If you were to poll strangers on what comes to mind when they hear the term AI (artificial intelligence), I suspect the two most likely answers would be Skynet or ChatGPT. The generative chat program launched in 2022 seems to have drawn the most mainstream attention to AI applications since Arnold Schwarzenegger promised he’d be back. But the history of AI tools is far older than ChatGPT, although less dramatic than its depiction in 1990s science fiction films. And from an investment standpoint, artificial intelligence pales in comparison to the informational content of the market’s AI—aggregate intelligence.

ChatGPT is but a recent example of AI. One watershed moment came in 1997 when the machine named Deep Blue became the first computer to secure victory in a match against a chess grandmaster. In the mid-2000s, IBM researchers created the Watson computer to compete with star Jeopardy! contestants, ultimately defeating two of the show’s most decorated past champions. And how many of us routinely dispense orders to, and receive suggestions from, Siri or Alexa?

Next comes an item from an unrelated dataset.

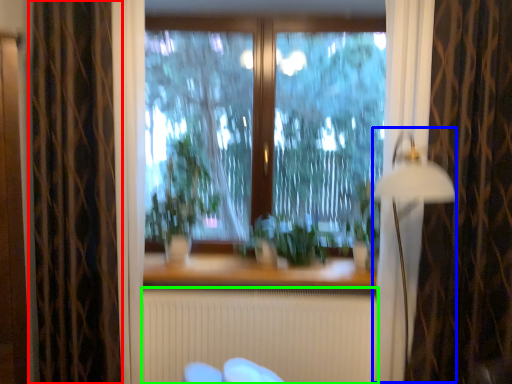
Question: Based on their relative distances, which object is farther from curtain (highlighted by a red box)? Choose from lamp (highlighted by a blue box) and radiator (highlighted by a green box).

Choices:
 (A) lamp
 (B) radiator

Answer: (A)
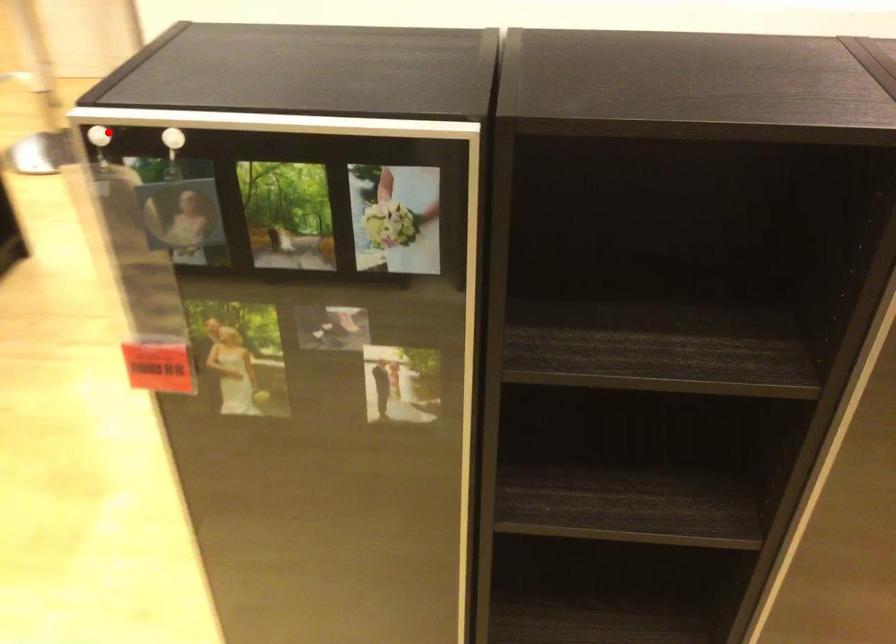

The common thread among these examples is that each represents a tool that processes and organizes data to identify patterns and summarize information or make suggestions. This type of interaction with AI has grown to permeate our everyday lives. Have you noticed your phone offer an unsolicited ETA for your commute when you get in your car? Does your text app suggest grammar revisions based on the context of your overall message? Congrats—you’re an AI user, even if you’ve never opened a ChatGPT session.